One of my friends has found a good stash of clean Babbitt metal.
I'm looking for recipes for mixing it with refined lead or clean wheelweight metal. This could give us suitably hard bullets for auto pistols and some real good 44mag loads with 250-300gr. flat nosed profiles.
Any recipes?
PP. :)
 
Babbit was used for bearing material in old machinery. The babbit was formulated to suit the job it was to do.
For a slow turning shaft without much weight, the babbit could be, or maby was, pure lead! Or, at most, very little hardening in it.
Your coming into a quantity, probably means you have used babbit. In that case you will have no idea of its formulation. New babbit, originally poured into, often, five pound cakes, will have a number, or some kind of marking on it, but that number or marking will also be of no use to you, unless you contact the maker of it.
I have some cakes of high speed, high pressure babbit. I sent the markings away to Canada Metal, who about sixty years ago, made it. They still had the information on hand and sent me the specifications.
Spec. grav----9.87
Pouring temperature, 750 degrees F.
Brinell, 25
Lead-------75%
Antimony---15
Tin---------10
Some really high speed and high pressure babbit, for example that used in old planers in sawmills, had nickel in it.
 
Bruce is right, you have an unknown commodity. I came accross 50lbs of it as well. It was the same stuff Bruce is describing. I mixed it 50/50 with a bunch of pure lead cast ingots that were used as ballast blocks (I wish I could find more of that stuff, especially when you could have it for carrying it away).
Use some decent Rooster Red or Blue with it and it should be fine. We shot the bullets into a trap and remelted the metal several times.
That mix was very clean, no leading to speak of and very nice to cast.
 
not just old machinery

most if not all sawmills use babbit for there bandsaw guides
i spent a couple weeks as a teenager pouring and flycutting babbit bearing blocks at a sawmill i worked at.

wish i had of known that i could have used that stuff in the future as they used to replace the babbit with new alloy every couple months (100lbs or so). it would just get thrown in the steel bin...
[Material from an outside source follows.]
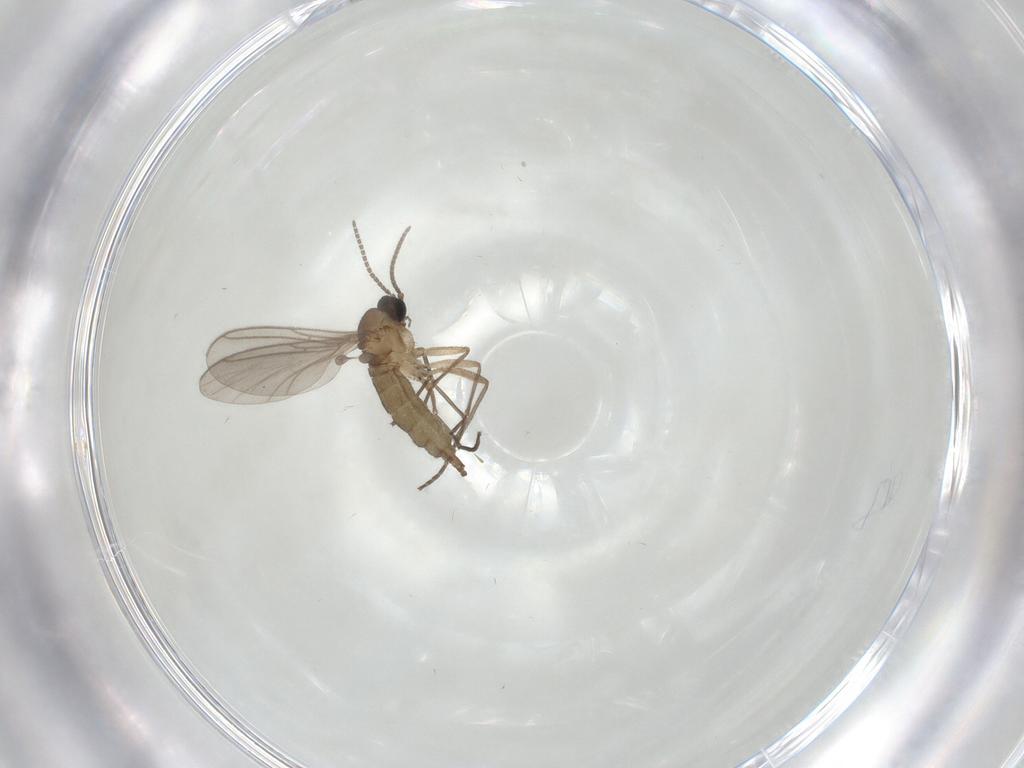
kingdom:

Babbit was used for bearing material in old machinery. The babbit was formulated to suit the job it was to do.
For a slow turning shaft without much weight, the babbit could be, or maby was, pure lead! Or, at most, very little hardening in it.
Your coming into a quantity, probably means you have used babbit. In that case you will have no idea of its formulation. New babbit, originally poured into, often, five pound cakes, will have a number, or some kind of marking on it, but that number or marking will also be of no use to you, unless you contact the maker of it.
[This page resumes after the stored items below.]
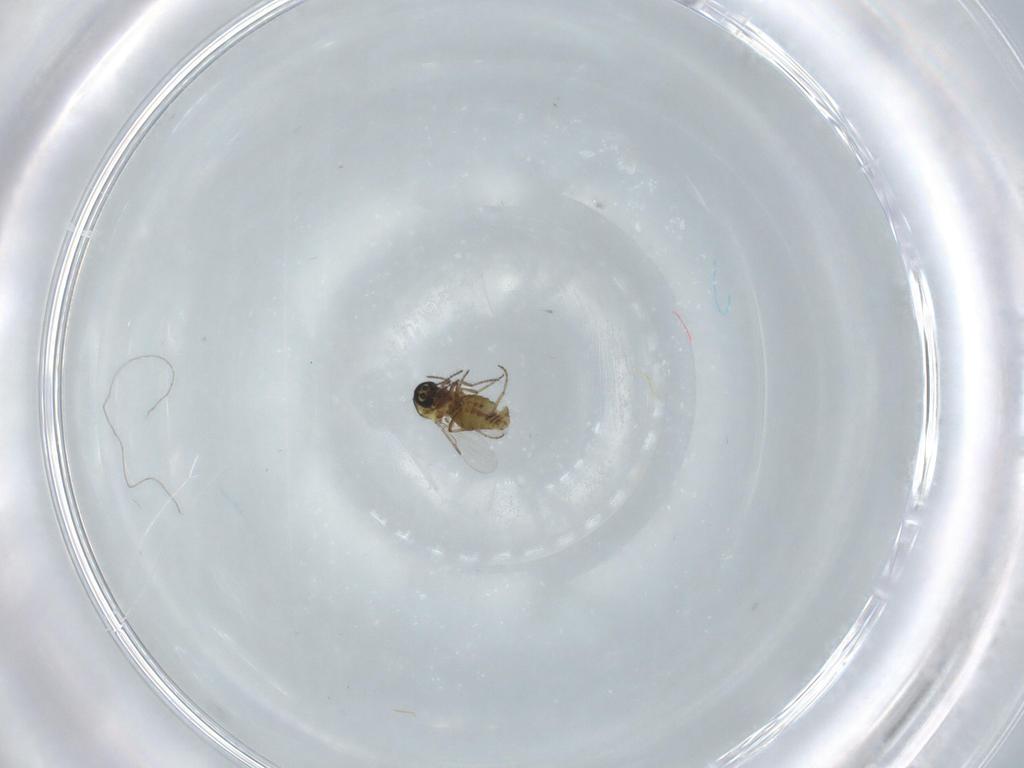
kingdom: Animalia
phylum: Arthropoda
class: Insecta
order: Diptera
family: Ceratopogonidae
I have some cakes of high speed, high pressure babbit. I sent the markings away to Canada Metal, who about sixty years ago, made it. They still had the information on hand and sent me the specifications.
Spec. grav----9.87
Pouring temperature, 750 degrees F.
Brinell, 25
Lead-------75%
Antimony---15
Tin---------10
Some really high speed and high pressure babbit, for example that used in old planers in sawmills, had nickel in it.